11. As Claimant did not provide any medical evidence regarding the need for a functional capacity evaluation, he has not carried his burden of proof on that issue. However, given its ongoing responsibility for temporary total disability benefits so long as Claimant maintains a good faith search for suitable work, it may be in Defendant’s best interests to arrange and pay for such evaluation in any event.
12. Claimant has submitted a request for reimbursement of costs totaling $1,047.21 and attorney fees totaling $16,544.50, representing 114.1 hours billed at $145.00 per hour. An award of costs to a prevailing claimant is mandatory under the statute, 21 V.S.A. §678(a). As Claimant has prevailed, these are awarded.

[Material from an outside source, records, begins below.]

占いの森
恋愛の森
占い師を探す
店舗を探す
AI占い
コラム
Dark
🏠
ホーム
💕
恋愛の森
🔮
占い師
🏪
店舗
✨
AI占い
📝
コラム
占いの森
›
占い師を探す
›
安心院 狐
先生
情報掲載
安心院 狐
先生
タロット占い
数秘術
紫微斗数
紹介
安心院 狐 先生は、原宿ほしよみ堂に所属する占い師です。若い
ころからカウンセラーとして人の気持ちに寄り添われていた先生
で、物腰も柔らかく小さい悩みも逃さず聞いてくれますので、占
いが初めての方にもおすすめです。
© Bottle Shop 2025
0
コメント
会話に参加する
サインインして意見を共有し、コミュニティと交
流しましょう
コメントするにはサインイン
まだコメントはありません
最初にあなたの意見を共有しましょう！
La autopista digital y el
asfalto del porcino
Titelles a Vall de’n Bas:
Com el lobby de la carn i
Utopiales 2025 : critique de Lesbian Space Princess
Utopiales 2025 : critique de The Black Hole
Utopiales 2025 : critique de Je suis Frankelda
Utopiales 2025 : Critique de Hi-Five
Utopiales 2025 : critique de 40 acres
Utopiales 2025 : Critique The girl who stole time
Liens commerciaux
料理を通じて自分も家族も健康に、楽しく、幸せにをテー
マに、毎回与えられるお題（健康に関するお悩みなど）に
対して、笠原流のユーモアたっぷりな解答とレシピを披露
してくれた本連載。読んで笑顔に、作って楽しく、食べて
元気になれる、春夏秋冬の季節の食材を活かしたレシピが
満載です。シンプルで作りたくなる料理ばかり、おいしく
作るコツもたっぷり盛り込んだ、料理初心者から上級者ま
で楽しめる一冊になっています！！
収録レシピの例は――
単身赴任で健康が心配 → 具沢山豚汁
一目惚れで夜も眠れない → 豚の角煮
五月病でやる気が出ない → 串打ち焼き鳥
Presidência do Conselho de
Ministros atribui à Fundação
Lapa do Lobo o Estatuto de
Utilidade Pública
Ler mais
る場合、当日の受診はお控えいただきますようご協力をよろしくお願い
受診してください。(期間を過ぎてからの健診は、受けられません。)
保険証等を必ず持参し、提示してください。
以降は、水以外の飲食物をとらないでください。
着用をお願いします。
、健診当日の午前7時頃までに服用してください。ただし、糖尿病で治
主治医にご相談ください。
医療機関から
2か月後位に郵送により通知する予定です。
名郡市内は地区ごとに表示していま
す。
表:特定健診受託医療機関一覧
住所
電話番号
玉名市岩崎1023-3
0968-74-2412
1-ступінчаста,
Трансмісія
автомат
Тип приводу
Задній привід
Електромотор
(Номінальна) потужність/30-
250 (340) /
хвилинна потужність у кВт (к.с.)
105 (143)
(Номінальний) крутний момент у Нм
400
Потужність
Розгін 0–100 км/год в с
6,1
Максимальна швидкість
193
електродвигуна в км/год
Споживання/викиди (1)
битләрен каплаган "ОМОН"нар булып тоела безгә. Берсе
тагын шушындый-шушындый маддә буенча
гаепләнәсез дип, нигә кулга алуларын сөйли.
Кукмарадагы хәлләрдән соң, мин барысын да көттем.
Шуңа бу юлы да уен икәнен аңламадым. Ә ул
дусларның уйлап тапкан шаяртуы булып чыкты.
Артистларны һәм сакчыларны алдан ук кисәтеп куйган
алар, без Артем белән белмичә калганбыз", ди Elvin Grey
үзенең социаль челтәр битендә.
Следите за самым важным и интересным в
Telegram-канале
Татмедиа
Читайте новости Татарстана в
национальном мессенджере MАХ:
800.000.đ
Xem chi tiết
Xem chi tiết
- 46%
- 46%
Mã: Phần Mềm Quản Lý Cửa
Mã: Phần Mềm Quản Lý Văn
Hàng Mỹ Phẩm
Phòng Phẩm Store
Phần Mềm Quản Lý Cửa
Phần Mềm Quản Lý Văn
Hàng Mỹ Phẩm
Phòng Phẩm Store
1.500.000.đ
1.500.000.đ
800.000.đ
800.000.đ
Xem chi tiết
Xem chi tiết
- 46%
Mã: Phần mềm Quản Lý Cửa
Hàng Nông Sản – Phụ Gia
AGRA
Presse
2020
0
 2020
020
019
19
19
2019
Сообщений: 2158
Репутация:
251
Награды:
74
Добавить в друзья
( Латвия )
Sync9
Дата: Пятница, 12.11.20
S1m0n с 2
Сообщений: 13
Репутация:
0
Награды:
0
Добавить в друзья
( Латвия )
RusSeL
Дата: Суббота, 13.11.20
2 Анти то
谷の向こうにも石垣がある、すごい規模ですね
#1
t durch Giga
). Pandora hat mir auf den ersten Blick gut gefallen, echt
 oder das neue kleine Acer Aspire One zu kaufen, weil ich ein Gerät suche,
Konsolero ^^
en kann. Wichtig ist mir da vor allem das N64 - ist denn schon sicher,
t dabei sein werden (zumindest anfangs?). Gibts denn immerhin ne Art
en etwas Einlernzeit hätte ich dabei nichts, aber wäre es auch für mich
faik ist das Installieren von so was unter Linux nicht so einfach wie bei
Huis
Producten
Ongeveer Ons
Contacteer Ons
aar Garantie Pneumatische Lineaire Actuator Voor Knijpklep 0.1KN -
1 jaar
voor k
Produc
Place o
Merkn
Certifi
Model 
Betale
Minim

3 Defendant could have avoided this result by accepting the possibility that Claimant’s claim might be compensable, and consequently following both his medical care and his return to work efforts more closely.
13. As for attorney fees, these lie within the commissioner’s discretion. Here, Defendant has objected to various billing entries on the grounds that they relate to Claimant’s pursuit of long-term disability benefits rather than to his workers’ compensation claim. Upon review, I concur that for this reason Claimant’s attorney fee award should be reduced by 8.5 hours.4
14. In addition, it is unclear whether a portion of five other billing entries also may have related to matters not pertinent to Claimant’s workers’ compensation claim.5 These entries total six hours. Claimant shall have 30 days from the date of this decision to provide the necessary clarification as to the work reflected on these billing entries. In the meantime, his fee award is reduced accordingly.
15. As thus reduced, the undisputed fees amount to 99.6 hours, or $14,442.00, which is hereby awarded.
4 The disallowed billing entries are for services rendered in 2011 on July 19th and 26th, August 2nd, 8th, 9th, 25th and 31st, and November 22nd (second entry).
5 The billing entries in question are for services rendered in 2011 on July 27th, August 3rd, August 18th, September 23rd and November 22nd.
Based on the foregoing findings of fact and conclusions of law, Defendant is hereby ORDERED to pay:
1. Temporary total disability benefits from April 6, 2011 and ongoing until appropriately terminated in accordance with Workers’ Compensation Rule 18.1000;
2. Interest on the above amounts calculated in accordance with 21 V.S.A. §664;
3. Medical benefits covering all reasonable medical services and supplies causally related to the treatment of Claimant’s work-related L4-5 disc herniation, in accordance with 21 V.S.A. §640;
4. Costs totaling $1,047.21 and attorney fees totaling $14,442.00, the latter amount to be supplemented in accordance with Conclusion of Law No. 14, supra.
DATED at Montpelier, Vermont this 6th day of June 2012.
Anne M. Noonan
Within 30 days after copies of this opinion have been mailed, either party may appeal questions of fact or mixed questions of law and fact to a superior court or questions of law to the Vermont Supreme Court. 21 V.S.A. §§670, 672.